[Extract]

* Begin *

# Oven



## rommel (May 10, 2005)

Anyone retro fitted an oven to their Hymer, any info welcome ie type ,ease of fitting, where to locate it ect.


----------



## smick (Jun 1, 2005)

Which Hymer - where kitchen ?

Our 640 has a SMEV oven retro- fitted below sink in rear kitchen. Gas is easy because there is already a hob within 2 feet, to provide a feed, and there is a large enough area of cabinet work to accommodate the oven. Suspect that most models with have a standard fitting position, either in the kichen, or sometimes in the top or bottom of the wardrobe. Try looking on web at internal pictures of vans for sale at Deepcar/Hymer UK/Oak Tree Motorhomes/Hambilton Engineering - you can usually work out where the common position is.

Ease of fitting, I suspect depends on how good you are with your hands. As a joiner, I make a good butcher, so I tend to leave it to someone who knows what they're doing !!

Smick


----------



## Sundial (May 11, 2005)

* End *

[Instruction 1] Decide whether each statement below agrees with the oven thread, answering yes or no and quoting the words that settle it: (a) Smick's 640 has its oven below the sink in the rear kitchen. (b) The existing hob in Smick's van is more than two feet away. (c) Smick names the wardrobe as one possible place for an oven.
[Instruction 2] In the oven thread, on which sellers' websites does smick suggest looking at interior pictures of vans?
[Instruction 3] Continue the forum thread about fitting an oven in a Hymer from the point where it stops.

[Entries provided]
* Begin *

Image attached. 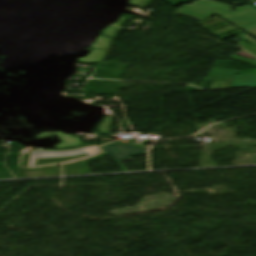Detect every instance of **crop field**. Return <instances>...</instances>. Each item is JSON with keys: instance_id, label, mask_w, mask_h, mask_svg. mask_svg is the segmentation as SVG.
I'll return each instance as SVG.
<instances>
[{"instance_id": "2", "label": "crop field", "mask_w": 256, "mask_h": 256, "mask_svg": "<svg viewBox=\"0 0 256 256\" xmlns=\"http://www.w3.org/2000/svg\"><path fill=\"white\" fill-rule=\"evenodd\" d=\"M103 150L104 152L101 155H97L87 160L75 162L69 165H64V175L91 174L85 163L106 155H108L123 172H126L128 170L120 161L129 160L131 159L130 156L147 154L146 147H133V145L124 144H108L103 147Z\"/></svg>"}, {"instance_id": "3", "label": "crop field", "mask_w": 256, "mask_h": 256, "mask_svg": "<svg viewBox=\"0 0 256 256\" xmlns=\"http://www.w3.org/2000/svg\"><path fill=\"white\" fill-rule=\"evenodd\" d=\"M237 70L213 69L205 80L214 81L211 88H236L256 86V74L235 75Z\"/></svg>"}, {"instance_id": "5", "label": "crop field", "mask_w": 256, "mask_h": 256, "mask_svg": "<svg viewBox=\"0 0 256 256\" xmlns=\"http://www.w3.org/2000/svg\"><path fill=\"white\" fill-rule=\"evenodd\" d=\"M102 145H104V144H102ZM102 145H99V147L102 146Z\"/></svg>"}, {"instance_id": "4", "label": "crop field", "mask_w": 256, "mask_h": 256, "mask_svg": "<svg viewBox=\"0 0 256 256\" xmlns=\"http://www.w3.org/2000/svg\"><path fill=\"white\" fill-rule=\"evenodd\" d=\"M61 175L60 167L49 166V167H39L32 169H23L18 167L17 178L21 177H36V176H53Z\"/></svg>"}, {"instance_id": "1", "label": "crop field", "mask_w": 256, "mask_h": 256, "mask_svg": "<svg viewBox=\"0 0 256 256\" xmlns=\"http://www.w3.org/2000/svg\"><path fill=\"white\" fill-rule=\"evenodd\" d=\"M231 8V6L213 1L201 0L193 6H184L176 14L198 20H203L216 14L256 38V10L245 5L238 8L235 13L227 11Z\"/></svg>"}]
</instances>
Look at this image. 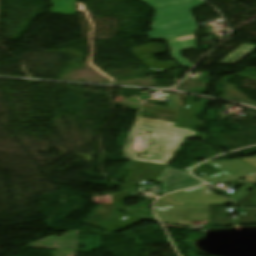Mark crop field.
<instances>
[{
	"label": "crop field",
	"mask_w": 256,
	"mask_h": 256,
	"mask_svg": "<svg viewBox=\"0 0 256 256\" xmlns=\"http://www.w3.org/2000/svg\"><path fill=\"white\" fill-rule=\"evenodd\" d=\"M241 160L247 162L248 164L254 166L256 168V156L255 157H249V158H242ZM246 180L247 182H251V183H255L256 184V172L246 176Z\"/></svg>",
	"instance_id": "18"
},
{
	"label": "crop field",
	"mask_w": 256,
	"mask_h": 256,
	"mask_svg": "<svg viewBox=\"0 0 256 256\" xmlns=\"http://www.w3.org/2000/svg\"><path fill=\"white\" fill-rule=\"evenodd\" d=\"M184 142L185 138L152 133L148 158L142 161L168 165Z\"/></svg>",
	"instance_id": "5"
},
{
	"label": "crop field",
	"mask_w": 256,
	"mask_h": 256,
	"mask_svg": "<svg viewBox=\"0 0 256 256\" xmlns=\"http://www.w3.org/2000/svg\"><path fill=\"white\" fill-rule=\"evenodd\" d=\"M98 209L95 210L94 215L87 221H84L97 228L104 229L116 233L126 227H129L143 219H139L132 216H124L117 210V206L114 205H98ZM100 217V218H94ZM119 226L117 229L115 227Z\"/></svg>",
	"instance_id": "4"
},
{
	"label": "crop field",
	"mask_w": 256,
	"mask_h": 256,
	"mask_svg": "<svg viewBox=\"0 0 256 256\" xmlns=\"http://www.w3.org/2000/svg\"><path fill=\"white\" fill-rule=\"evenodd\" d=\"M142 133V135H140ZM148 133H151L149 131H143L139 130L137 133V136L132 144L133 150H135V153H140V158H146L148 154V149L150 145L151 136H148Z\"/></svg>",
	"instance_id": "10"
},
{
	"label": "crop field",
	"mask_w": 256,
	"mask_h": 256,
	"mask_svg": "<svg viewBox=\"0 0 256 256\" xmlns=\"http://www.w3.org/2000/svg\"><path fill=\"white\" fill-rule=\"evenodd\" d=\"M111 195H113L115 204H120L121 211H125L129 214H133V215H136V216H139V217L151 220V221L158 222L156 218H151L149 216H146L142 213H139L133 209H130V208L124 206L123 199L129 198L128 192L123 191L122 193H116V194H111ZM111 195L103 197L104 203H102L101 197H95V198H93V200L95 203L113 204Z\"/></svg>",
	"instance_id": "9"
},
{
	"label": "crop field",
	"mask_w": 256,
	"mask_h": 256,
	"mask_svg": "<svg viewBox=\"0 0 256 256\" xmlns=\"http://www.w3.org/2000/svg\"><path fill=\"white\" fill-rule=\"evenodd\" d=\"M157 10L151 29V40L166 39L171 48V56L186 68L194 64L182 57L180 51L204 49L211 46L197 47L194 33L197 25L191 10L205 4L202 0H142Z\"/></svg>",
	"instance_id": "1"
},
{
	"label": "crop field",
	"mask_w": 256,
	"mask_h": 256,
	"mask_svg": "<svg viewBox=\"0 0 256 256\" xmlns=\"http://www.w3.org/2000/svg\"><path fill=\"white\" fill-rule=\"evenodd\" d=\"M133 55L150 68L155 74L178 66L174 61L161 62L153 56L166 53L165 47L159 44H150L131 48Z\"/></svg>",
	"instance_id": "7"
},
{
	"label": "crop field",
	"mask_w": 256,
	"mask_h": 256,
	"mask_svg": "<svg viewBox=\"0 0 256 256\" xmlns=\"http://www.w3.org/2000/svg\"><path fill=\"white\" fill-rule=\"evenodd\" d=\"M174 126V123L139 117L138 122L135 124V126L130 132V135L124 148L123 157L128 160L141 161V159H137L139 154H134V151L130 150L131 144L136 136L137 130L139 129L149 130L152 132H160L185 138H207V135L196 133L192 129L176 128Z\"/></svg>",
	"instance_id": "3"
},
{
	"label": "crop field",
	"mask_w": 256,
	"mask_h": 256,
	"mask_svg": "<svg viewBox=\"0 0 256 256\" xmlns=\"http://www.w3.org/2000/svg\"><path fill=\"white\" fill-rule=\"evenodd\" d=\"M238 211L240 218L236 221L237 224H255L256 209H234Z\"/></svg>",
	"instance_id": "14"
},
{
	"label": "crop field",
	"mask_w": 256,
	"mask_h": 256,
	"mask_svg": "<svg viewBox=\"0 0 256 256\" xmlns=\"http://www.w3.org/2000/svg\"><path fill=\"white\" fill-rule=\"evenodd\" d=\"M55 7L52 13L60 15H76L75 0H51Z\"/></svg>",
	"instance_id": "12"
},
{
	"label": "crop field",
	"mask_w": 256,
	"mask_h": 256,
	"mask_svg": "<svg viewBox=\"0 0 256 256\" xmlns=\"http://www.w3.org/2000/svg\"><path fill=\"white\" fill-rule=\"evenodd\" d=\"M237 182H242V183H247V182H244V181H241V180H236ZM255 184H251V183H247L244 187H242L239 191L229 195L231 198L233 199H238V198H242L244 197L247 193H248V190L254 186Z\"/></svg>",
	"instance_id": "17"
},
{
	"label": "crop field",
	"mask_w": 256,
	"mask_h": 256,
	"mask_svg": "<svg viewBox=\"0 0 256 256\" xmlns=\"http://www.w3.org/2000/svg\"><path fill=\"white\" fill-rule=\"evenodd\" d=\"M216 172H219V171L213 169L212 167H210L206 163L201 165V166H199V167H197L196 169H194L192 171V173L194 175H196L197 177H199V178L207 176V175H210V174H213V173H216Z\"/></svg>",
	"instance_id": "16"
},
{
	"label": "crop field",
	"mask_w": 256,
	"mask_h": 256,
	"mask_svg": "<svg viewBox=\"0 0 256 256\" xmlns=\"http://www.w3.org/2000/svg\"><path fill=\"white\" fill-rule=\"evenodd\" d=\"M255 47L256 45L254 44H244L239 49H237L234 53L228 56L225 60L219 63V65L236 64L244 56H246L250 51H252Z\"/></svg>",
	"instance_id": "13"
},
{
	"label": "crop field",
	"mask_w": 256,
	"mask_h": 256,
	"mask_svg": "<svg viewBox=\"0 0 256 256\" xmlns=\"http://www.w3.org/2000/svg\"><path fill=\"white\" fill-rule=\"evenodd\" d=\"M210 166L221 172L201 178L204 181L216 184L218 182L228 183L232 180L239 179L256 171V169L239 159L224 161H209Z\"/></svg>",
	"instance_id": "6"
},
{
	"label": "crop field",
	"mask_w": 256,
	"mask_h": 256,
	"mask_svg": "<svg viewBox=\"0 0 256 256\" xmlns=\"http://www.w3.org/2000/svg\"><path fill=\"white\" fill-rule=\"evenodd\" d=\"M211 225L228 226L234 225L233 220L228 219L227 208H210Z\"/></svg>",
	"instance_id": "11"
},
{
	"label": "crop field",
	"mask_w": 256,
	"mask_h": 256,
	"mask_svg": "<svg viewBox=\"0 0 256 256\" xmlns=\"http://www.w3.org/2000/svg\"><path fill=\"white\" fill-rule=\"evenodd\" d=\"M155 182H161L162 193L201 185L203 182L184 171L167 166Z\"/></svg>",
	"instance_id": "8"
},
{
	"label": "crop field",
	"mask_w": 256,
	"mask_h": 256,
	"mask_svg": "<svg viewBox=\"0 0 256 256\" xmlns=\"http://www.w3.org/2000/svg\"><path fill=\"white\" fill-rule=\"evenodd\" d=\"M144 106V105H143ZM142 109H143V107H142ZM142 111V110H141ZM141 114V113H140ZM140 116V115H139ZM143 117V116H142Z\"/></svg>",
	"instance_id": "19"
},
{
	"label": "crop field",
	"mask_w": 256,
	"mask_h": 256,
	"mask_svg": "<svg viewBox=\"0 0 256 256\" xmlns=\"http://www.w3.org/2000/svg\"><path fill=\"white\" fill-rule=\"evenodd\" d=\"M237 206H256V187L244 198L235 201Z\"/></svg>",
	"instance_id": "15"
},
{
	"label": "crop field",
	"mask_w": 256,
	"mask_h": 256,
	"mask_svg": "<svg viewBox=\"0 0 256 256\" xmlns=\"http://www.w3.org/2000/svg\"><path fill=\"white\" fill-rule=\"evenodd\" d=\"M156 203L154 210L161 221L191 226V220L208 221L209 205H227L232 201L203 186L169 194Z\"/></svg>",
	"instance_id": "2"
}]
</instances>
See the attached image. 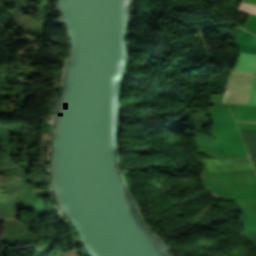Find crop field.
<instances>
[{"label": "crop field", "instance_id": "8a807250", "mask_svg": "<svg viewBox=\"0 0 256 256\" xmlns=\"http://www.w3.org/2000/svg\"><path fill=\"white\" fill-rule=\"evenodd\" d=\"M254 74L232 71L221 103L248 104Z\"/></svg>", "mask_w": 256, "mask_h": 256}, {"label": "crop field", "instance_id": "ac0d7876", "mask_svg": "<svg viewBox=\"0 0 256 256\" xmlns=\"http://www.w3.org/2000/svg\"><path fill=\"white\" fill-rule=\"evenodd\" d=\"M232 113H242V114H256V106H240V105H229ZM233 114L235 120H247L256 121V115H242ZM236 122H246V121H236ZM246 123H256V122H246Z\"/></svg>", "mask_w": 256, "mask_h": 256}, {"label": "crop field", "instance_id": "34b2d1b8", "mask_svg": "<svg viewBox=\"0 0 256 256\" xmlns=\"http://www.w3.org/2000/svg\"><path fill=\"white\" fill-rule=\"evenodd\" d=\"M235 70L256 71V55L240 53Z\"/></svg>", "mask_w": 256, "mask_h": 256}, {"label": "crop field", "instance_id": "412701ff", "mask_svg": "<svg viewBox=\"0 0 256 256\" xmlns=\"http://www.w3.org/2000/svg\"><path fill=\"white\" fill-rule=\"evenodd\" d=\"M238 10L256 14V0H242Z\"/></svg>", "mask_w": 256, "mask_h": 256}]
</instances>
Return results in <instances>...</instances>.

* End *

[Response 1]
(a) Yes: "Our 640 has a SMEV oven retro- fitted below sink in rear kitchen."
(b) No: "there is already a hob within 2 feet, to provide a feed"
(c) Yes: "or sometimes in the top or bottom of the wardrobe"

[Response 2] Deepcar, Hymer UK, Oak Tree Motorhomes and Hambilton Engineering.

[Response 3]
*re fitting of oven*

We have just had a Smev oven/grill fitted by Peter Hambilton to our 1990 B694. We are thrilled to bits with it and used it every day over Christmas when we were in Brittany. 
We decided to have it positioned to the right of the fridge, taking out one place on the bench seat. We now have a two seat bench with an armrest along the side of the oven. We used the table top which was under the bed (for use if it was a lounge version) and it looks as if it was fitted when new - great.

Hope this helps with your decision. We found we could not manage without it.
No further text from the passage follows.